It was on this day back in 1973, Billie Jean King defeated Bobby Riggs in just three sets, in the match that was billed as the “Battle of the Sexes.” King’s victory is considered a milestone in women’s tennis and an unmistakable signal of change lobbed at chauvinists everywhere.
Betsy Blaney is a producer at KTTZ Radio in Lubbock, and a former professional tennis player She was the line-caller, one of the officials judging the legendary match, which was played in the Astrodome before a national television audience.
Blaney says that in 1973, she was teaching tennis in Dallas, after moving from Wisconsin. Her boss approached her about working the iconic match between Riggs and King.
“I was in the pro shop at Brookhaven Tennis Club and my boss came up to me and asked what I was doing Thursday night,” Blaney says. “And I told him I had made plans to just watch the match on TV, and he said ‘well, how would you like to call lines on the match?’”

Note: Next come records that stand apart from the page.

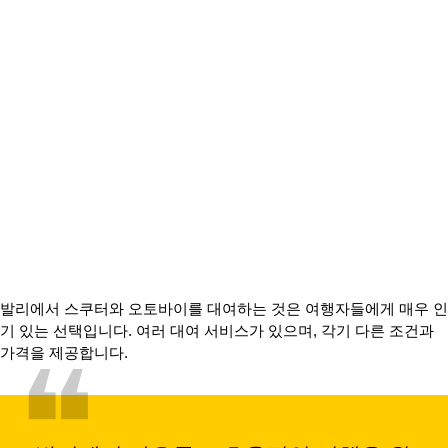
발리에서 스쿠터와 오토바이를 대여하는 것은 여행자들에게 매우 인
기 있는 선택입니다. 여러 대여 서비스가 있으며, 각기 다른 조건과
❝
가격을 제공합니다.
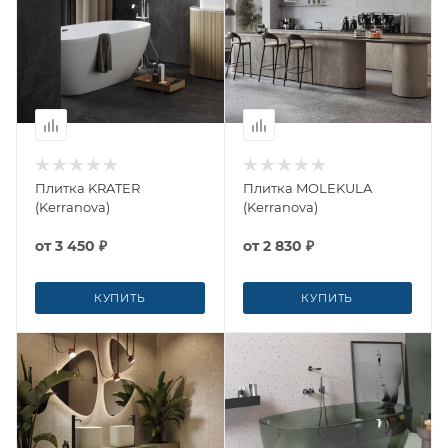
Плитка KRATER
Плитка MOLEKULA
(Kerranova)
(Kerranova)
от
3 450 ₽
от
2 830 ₽
КУПИТЬ
КУПИТЬ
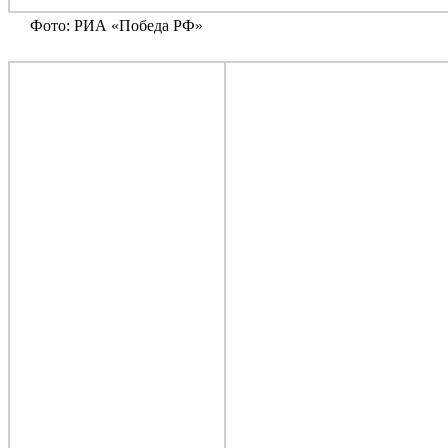
Фото: РИА «Победа РФ»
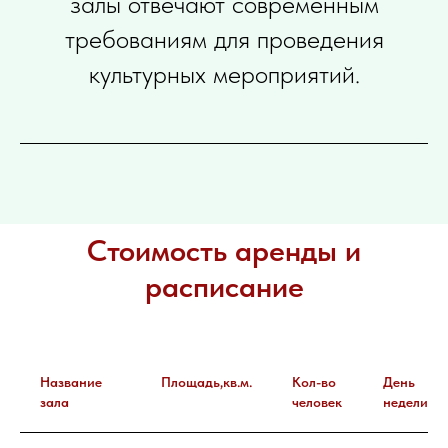
залы отвечают современным
требованиям для проведения
культурных мероприятий.
Стоимость аренды и
расписание
Название
Площадь,кв.м.
Кол-во
День
зала
человек
недели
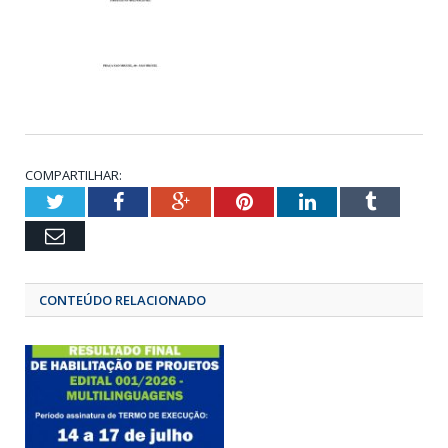
COMPARTILHAR:
Twitter
Facebook
Google+
Pinterest
LinkedIn
Tumbl
Email
CONTEÚDO RELACIONADO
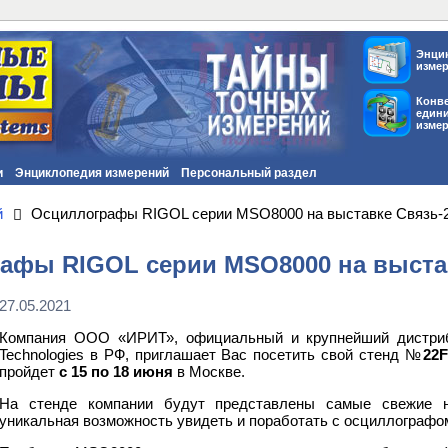
Энци
изме
Конв
един
изме
и
Энциклопедия измерений
Персональный раздел
й
Осциллографы RIGOL серии MSO8000 на выставке Связь-
афы RIGOL серии MSO8000 на выстав
27.05.2021
Компания ООО «ИРИТ», официальный и крупнейший дистри
Technologies в РФ, приглашает Вас посетить свой стенд №
22
F
пройдет
с 15 по 18 июня
в Москве.
На стенде компании будут представлены самые свежие н
уникальная возможность увидеть и поработать с осциллограф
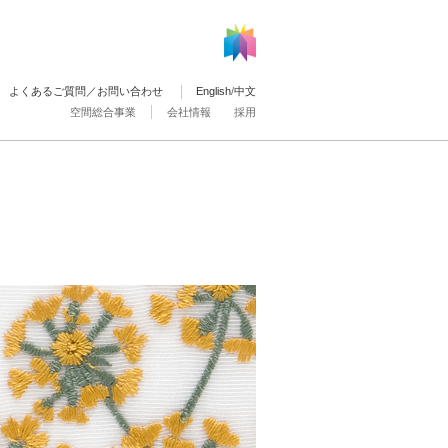
よくあるご質問／お問い合わせ
English
/
中文
空間総合事業
会社情報
採用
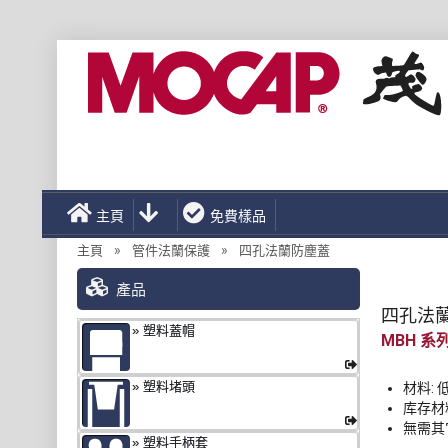
主頁
免費樣品
»
»
主頁
管件法蘭保護
四孔法蘭防塵蓋
產品
四孔法
塑料蓋帽
MBH
塑料堵頭
材料: 
库存材料:
無需其
塑料手柄套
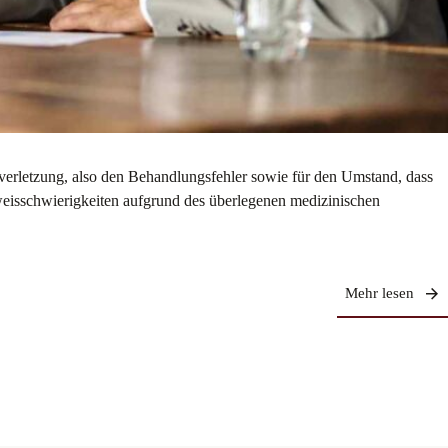
verletzung, also den Behandlungsfehler sowie für den Umstand, dass
eweisschwierigkeiten aufgrund des überlegenen medizinischen
Mehr lesen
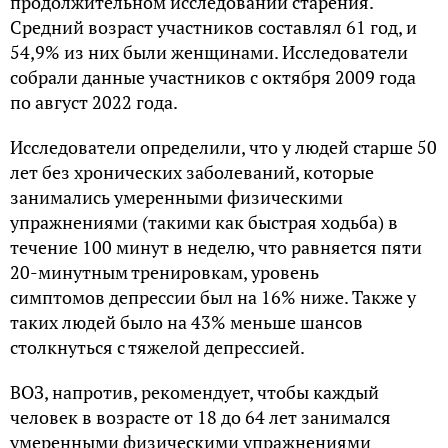
продолжительном исследовании старения.
Средний возраст участников составлял 61 год, и
54,9% из них были женщинами. Исследователи
собрали данные участников с октября 2009 года
по август 2022 года.
Исследователи определили, что у людей старше 50
лет без хронических заболеваний, которые
занимались умеренными физическими
упражнениями (такими как быстрая ходьба) в
течение 100 минут в неделю, что равняется пяти
20-минутным тренировкам, уровень
симптомов депрессии был на 16% ниже. Также у
таких людей было на 43% меньше шансов
столкнуться с тяжелой депрессией.
ВОЗ, напротив, рекомендует, чтобы каждый
человек в возрасте от 18 до 64 лет занимался
умеренными физическими упражнениями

Blaney says the atmosphere leading up to the match was circus-like. She says the venue was filled with fans and celebrities sitting courtside, with one fan holding a sign reading, “I am a male chauvinist pig.” All of this, Blaney says, paled in comparison to the entrance made by King and Riggs.
“Both of them were carried in on these Egyptian litter-type things,” Blaney says. “Bobby Riggs was decked out in a sugar daddy-yellow jacket, and I just sort of took my seat on the single sideline and watched it all unfold around me.”
Blaney says that at some point during the match, as she was calling the single sideline, she and the service box. her vision was blocked by King, as Riggs served. She could not see to make a call.
“I covered my eyes, which is a signal to the chair umpire that I could not make a call and that he should make a call,” Blaney says. “He made no call.”
Blaney says King was unhappy with the lack of a call. 25 years later, Blaney says the Battle of The Sexes champion told Blaney she should have stood up for herself.
But during the match, King wasn’t happy.
“She came back around towards me, near the baseline and said ‘that ball was out, g**d***t,’” Blaney says.
The outcome of the match gave young girls someone to look up to, Blaney says. King’s win, Blaney says, led to opportunities being opened up for women’s sports.
“She created a field of possibility for young girls to follow their dreams,” Blaney says. “When I was 10 years old, I knew I wanted to be a professional tennis player, but there were not avenues in place at that time where that was possible.”